> [SUPPLIED TEXT]
JUDIE LANNON: Let's start by talking about direct mail generally. How do you feel it is faring compared to other media in these more competitive and innovative times?
ALEX BATCHELOR: One of the realities of all media today is that relevance is ultimately the only thing that matters. Either people want to listen to a radio programme, watch a TV programme, read a newspaper, open the letters that come through their letterbox, or they don't.
Attention is much harder to get these days.
And one of the ways to get attention is to vary the stimulus because the most common response to a constant stimulus over time is simply to ignore it. The traditional advertising approach is based on repetition but that becomes counter-productive. People stop listening or reading and the only way to get over that hurdle is to take a more creative approach. It's true in all communications that you're constantly looking for ways in which you can re-engage and get people to re-think your brand.
The financial sector tends to always send out the same stuff in vast quantities. Yet, there are exceptions – first direct is a major exception.
Here is a bank that found a way of talking to its customer base that is very personal compared to the way most banks talk to their customers. And first direct needed to use technology to do it. Obviously, as a telephone bank it has no physical branches so needed a very good handle on who its customers were and what they were interested in, to engage in a personal way.
For example, first direct was one of the first banks to introduce a notice at the end of the tax year that would tell you what you needed to put in your tax form, in terms of the interest you'd generated and so forth. It was copied by other banks because it was such an obviously good example of a way of being genuinely useful.
Although first direct was launched on television it is a very good case study of direct marketing playing a very important part in the subsequent years.
In more recent times Capital One is a great example of the reverse – a brand launched with direct mail that now also uses TV to build additional reach and relevance. Direct mail remains a great and complementary media for all marketing tasks.

> [DATASET]
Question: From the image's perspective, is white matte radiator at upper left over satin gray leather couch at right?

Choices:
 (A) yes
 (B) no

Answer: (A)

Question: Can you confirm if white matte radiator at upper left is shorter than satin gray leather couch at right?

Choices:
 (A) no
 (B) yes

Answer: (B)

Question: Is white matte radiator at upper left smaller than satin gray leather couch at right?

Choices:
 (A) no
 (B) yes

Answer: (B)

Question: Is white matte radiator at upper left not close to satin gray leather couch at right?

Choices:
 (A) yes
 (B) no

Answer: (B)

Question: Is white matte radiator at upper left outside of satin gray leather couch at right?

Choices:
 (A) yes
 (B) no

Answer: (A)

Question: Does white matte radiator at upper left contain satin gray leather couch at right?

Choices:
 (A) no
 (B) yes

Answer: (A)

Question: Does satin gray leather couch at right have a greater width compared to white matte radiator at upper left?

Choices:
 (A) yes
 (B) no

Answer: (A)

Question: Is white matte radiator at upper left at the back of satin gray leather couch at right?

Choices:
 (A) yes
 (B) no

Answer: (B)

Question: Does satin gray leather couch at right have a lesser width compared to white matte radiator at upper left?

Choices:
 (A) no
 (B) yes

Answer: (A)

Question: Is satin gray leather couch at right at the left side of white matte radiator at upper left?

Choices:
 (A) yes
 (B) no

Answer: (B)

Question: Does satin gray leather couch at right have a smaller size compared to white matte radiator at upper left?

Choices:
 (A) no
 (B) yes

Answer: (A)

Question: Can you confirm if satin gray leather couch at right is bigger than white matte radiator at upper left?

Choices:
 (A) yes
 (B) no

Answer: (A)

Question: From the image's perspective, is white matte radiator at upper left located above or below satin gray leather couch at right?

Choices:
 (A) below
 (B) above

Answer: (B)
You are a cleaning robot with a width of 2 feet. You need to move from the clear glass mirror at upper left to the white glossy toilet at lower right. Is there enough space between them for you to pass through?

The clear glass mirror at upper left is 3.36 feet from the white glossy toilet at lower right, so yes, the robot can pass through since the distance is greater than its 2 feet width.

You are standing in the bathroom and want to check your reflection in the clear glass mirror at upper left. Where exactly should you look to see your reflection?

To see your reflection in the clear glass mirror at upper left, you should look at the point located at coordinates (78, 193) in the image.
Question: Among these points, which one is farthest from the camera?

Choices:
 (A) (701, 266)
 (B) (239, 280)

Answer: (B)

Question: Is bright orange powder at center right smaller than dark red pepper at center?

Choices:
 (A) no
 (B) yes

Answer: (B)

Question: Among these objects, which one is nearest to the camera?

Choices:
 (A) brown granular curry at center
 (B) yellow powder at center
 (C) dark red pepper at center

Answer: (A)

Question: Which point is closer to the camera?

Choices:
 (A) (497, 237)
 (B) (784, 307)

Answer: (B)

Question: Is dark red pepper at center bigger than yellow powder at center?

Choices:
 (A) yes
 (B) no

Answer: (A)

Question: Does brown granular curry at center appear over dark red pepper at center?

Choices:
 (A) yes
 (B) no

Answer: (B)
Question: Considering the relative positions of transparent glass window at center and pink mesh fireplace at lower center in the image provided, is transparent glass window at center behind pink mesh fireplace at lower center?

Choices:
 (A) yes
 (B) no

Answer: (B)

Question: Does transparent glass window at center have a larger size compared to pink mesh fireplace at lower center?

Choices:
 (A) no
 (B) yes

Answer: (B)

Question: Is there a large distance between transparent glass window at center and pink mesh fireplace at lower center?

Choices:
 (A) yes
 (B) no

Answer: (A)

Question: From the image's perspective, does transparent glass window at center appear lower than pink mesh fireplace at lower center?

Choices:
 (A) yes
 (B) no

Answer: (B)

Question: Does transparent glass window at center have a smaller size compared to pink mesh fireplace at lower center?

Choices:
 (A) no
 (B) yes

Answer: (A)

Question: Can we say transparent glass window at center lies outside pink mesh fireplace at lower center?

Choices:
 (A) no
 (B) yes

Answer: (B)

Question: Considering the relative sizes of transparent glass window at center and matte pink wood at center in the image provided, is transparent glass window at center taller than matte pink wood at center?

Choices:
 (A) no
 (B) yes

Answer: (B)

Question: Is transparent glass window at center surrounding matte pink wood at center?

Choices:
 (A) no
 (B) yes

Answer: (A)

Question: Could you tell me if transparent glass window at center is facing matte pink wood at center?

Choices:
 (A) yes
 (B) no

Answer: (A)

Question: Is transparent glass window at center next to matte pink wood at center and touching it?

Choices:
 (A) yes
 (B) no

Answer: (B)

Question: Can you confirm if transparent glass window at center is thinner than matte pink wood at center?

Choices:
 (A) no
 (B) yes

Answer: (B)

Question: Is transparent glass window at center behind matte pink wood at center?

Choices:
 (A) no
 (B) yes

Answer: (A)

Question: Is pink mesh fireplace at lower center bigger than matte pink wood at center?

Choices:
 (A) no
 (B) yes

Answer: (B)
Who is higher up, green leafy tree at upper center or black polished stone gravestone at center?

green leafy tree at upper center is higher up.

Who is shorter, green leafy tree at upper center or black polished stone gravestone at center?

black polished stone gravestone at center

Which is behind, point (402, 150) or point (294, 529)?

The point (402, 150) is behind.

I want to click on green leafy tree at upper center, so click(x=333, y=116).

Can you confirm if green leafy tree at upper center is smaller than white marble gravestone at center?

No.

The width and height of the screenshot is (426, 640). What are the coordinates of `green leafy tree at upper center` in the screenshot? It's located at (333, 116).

> [WHAT YOU NEED TO DO]
1. Transcribe a passage from the direct mail interview word for word. Begin at the words "Although first direct" and stop after "the subsequent years.".
2. In the direct mail interview, what brand is named as having launched with direct mail and now also using TV?
The listing isn't needed for any of this.

> [EXPECTED ANSWERS]
1.
Although first direct was launched on television it is a very good case study of direct marketing playing a very important part in the subsequent years.

2. Capital One